第10話 修復魔法

 それからルディ達が帰るまで出来る限り修復を試みたがやはり無理だった。賊達は次の朝に村の自警団を呼び出して事情聴取を行った。


 2日後にルディ達が帰ってきたので私は部屋で震えていた。ここも追い出される。


 荷造りは済ませたしいつでも出ていける。

 するとバンと乱暴に扉が開かれルディが入ってきた!


「シャル!!無事で!?」

 と血相変えてやってきたルディが言う。私は青ざめた。


「あ、あの…ルディ…。私その…ごめんなさい…なんとか賊は捕まえられたんだけどジュディス奥様の部屋がその…めちゃめちゃになって……もももちろん出て行く準備はできてるわよ?…ごめんなさい」

 と言うとルディは


「…話はザビーネさんから少し聞いてきました…。怪我はないですね。良かった」


「?いや…私より盗賊達の怪我の方が酷いわ」

 何せ壁にめり込んだり天井に当たり落ちたりどこか確実に折れているだろう。


「…そのようですね。まだ俺はお母様の部屋を確認してないですが…」

 とルディは言い荷物を蹴飛ばした。


「ああっ!ちょっと何すんの!?」

 それとも荷物など必要ないと!?

 するとルディが言う。


「勝手に出て行かれては困りますよ!」


「……憲兵に突き出して牢獄に入れるから?」

 と言うとルディは


「そんなことしませんよ。今まで通りうちで働いて貰いますから」

 と言った。


「う、嘘?追い出したり牢屋に入らなくて良いの?私また暴走したのよ!?」

 と言うとルディは


「うるさいですねえ。出て行く必要はないと言ってるでしょう?また口塞がれたいですか?」

 と言うのでげっと思い口を手で隠す。ここここのキス魔!!


「とにかくもっと詳しい事情聞きますよ」

 と私はとりあえず男爵様達の元に行き謝りながら事情を説明するとなんとジュディス奥様は私を抱きしめて


「一人で怖かったでしょう?それに暴走したとは言え無事で良かったわ!」

 と言うので


「あ、はい…奥様の金品などは幸いに無事で…」

 と言うと


「バカね。貴方の方よ」

 と困ったように笑った。

 え、私?私が無事で良かったって言ってるの?ルディの方を見るとこっちも困った様にしていた。


「奥様…ごめんなさい!!」

 私はしがみ付き泣いた。

 怪我をした盗賊達はその後憲兵に引き渡した。奥様の部屋は改装する事になった。


 この事件を聞きつけたフリッツとウィニーちゃんが戻ってきた。
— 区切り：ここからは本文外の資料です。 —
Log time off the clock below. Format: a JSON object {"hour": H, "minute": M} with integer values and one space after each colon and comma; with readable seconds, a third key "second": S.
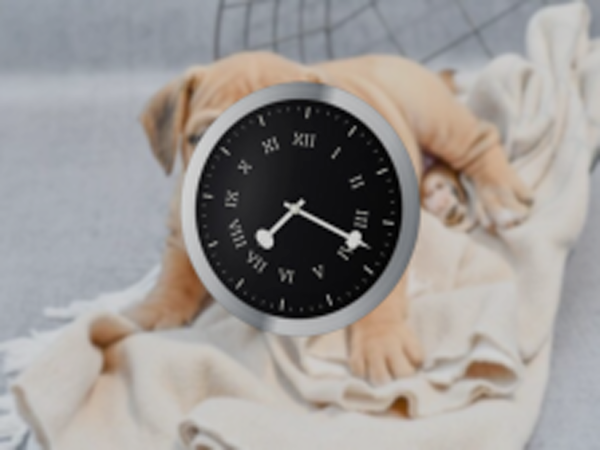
{"hour": 7, "minute": 18}
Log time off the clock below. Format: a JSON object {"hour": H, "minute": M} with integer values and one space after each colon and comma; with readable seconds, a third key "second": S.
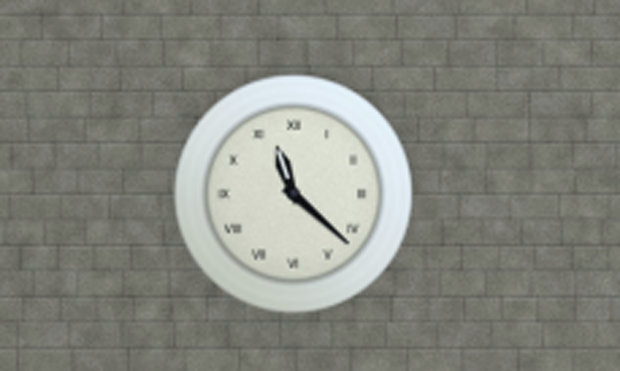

フリッツにべったり張り付いて離れないウィニーちゃんはやはり大人に化ていた。


 ウィニーちゃんは


「それならウィニーが直してあげるよ、修復魔法でしょ?」

 と言う。


「でも修復魔法だけじゃこんなにボロボロになってちゃ無理だって…」

 とフリッツが言うがウィニーちゃんは大きな胸を揺らし


「大丈夫だもん!ウィニーできるもん!!魔女歴舐めんなよぉ!」

 と言い、何か呪文を唱え始めた。シュルシュルと姿が子供になり30分経った時に修復魔法が発動し部屋の中の物がガタガタと揺れてめちゃくちゃになった部屋が元に戻り始めた。
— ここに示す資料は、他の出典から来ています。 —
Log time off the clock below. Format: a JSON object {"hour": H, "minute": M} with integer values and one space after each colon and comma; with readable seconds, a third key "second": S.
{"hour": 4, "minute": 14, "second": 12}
 抉れた床や吹き飛んだ窓枠も元通りに綺麗になっていく。


 凄い…。完璧な修復魔法だわ!!

 ついに元通りになると皆が拍手した。フリッツはウィニーちゃんの頭を撫でて


「やるじゃん!ウィニー!!凄えよ!」

 と言うとウィニーちゃんはポッと赤くなり


「ウィニーできるやつだもんね!!…フリッツ様結婚して!!」

 と言うとフリッツは


「それは断る!」

 と言ってウィニーちゃんはギャン泣きした。

 ジュディス様も喜び


「まぁ!本当に凄い魔女さんなのねぇ!頼もしいわ!!」

 と言い、ウィニーちゃんに飴玉を渡していた。

 ダニーロ男爵様も小さくなったウィニーちゃんに高い高いをしてやり子供扱いしていた。
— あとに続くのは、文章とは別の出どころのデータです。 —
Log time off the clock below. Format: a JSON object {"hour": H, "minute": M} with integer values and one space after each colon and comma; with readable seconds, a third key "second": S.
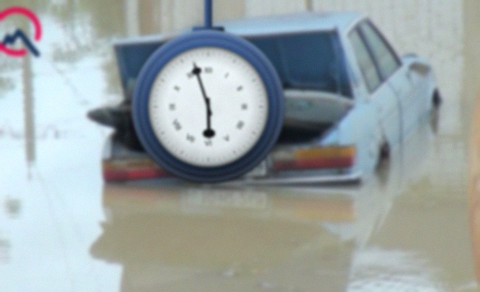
{"hour": 5, "minute": 57}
「部屋も元に戻ったのに何暗い顔してるんですか?いつまでも鬱陶しいですよ?シャル?」

 と憎まれ口を叩くルディ。


「…私の事危険な存在だから縛っておかないの?」

 と言うとルディは


「働くのに邪魔でしょう?縛ってほしい変態思考ならそうしますけど」


「そんなわけないでしょ!?」

 グギギギ!こいつやっぱり腹立つ元執事ね!!


「それより…ルディ!お前…夜会でいい娘さんはできなかったのか?言い寄ってくる者はいたろう?」

 とダニーロ男爵が言うと


「はあ?皆俺をフリッツと間違えて話しかけてましたけどぉ??全く迷惑ですよ!フリッツ!戻ったんだから後を…」

 と言うとフリッツは


「お、俺そろそろ依頼の方に戻らないとなー!お母様の部屋も綺麗になったし良かったじゃん!!じゃあねーーー!!!」

 とフリッツはダッシュで去って行く。追いかけるウィニーちゃん。


「ちっ!また逃げられた!」

 と悔しがるルディにダニーロ男爵は肩に手を置きボソボソと何かをしゃべっていてそれにルディが


「いやいやいや!そんな!お父様!俺は別に!!」

 とチラッと私の方を見る。何?悪口かしら?

 と思ったけどダニーロ男爵が言う。


「シャルロッテさん、部屋は元通りになったし盗賊も捕まったからからそう咎めないが…君にはまだ魔力のコントロールが出来ていない。とりあえずの軽い罰として今日からルディの部屋でしばらく眠っておくれ。ルディが監視役となる」

 と言う。


「えっ!!!?」

 流石にそんな!


「お父様…別にそんなことしなくてもいいでしょう?」


「見てみなさい…これを」

 とダニーロ男爵が拾い上げたのはあの魔力を吸い取る人形だが頭が破裂していた。


「あっ!!」


「さっきウィニーちゃんに直してもらおうかと思ってたけどさっさとフリッツを追いかけて帰って行ってしまった。また連絡はするが新しい人形が送られてくるまではルディの側からあまり離れないように!君を羽交締めにできるのはルディだけだと聞いておる」

 と言う。くっっ!私のバカ!!


 ルディは仕方ないと言った様子だ。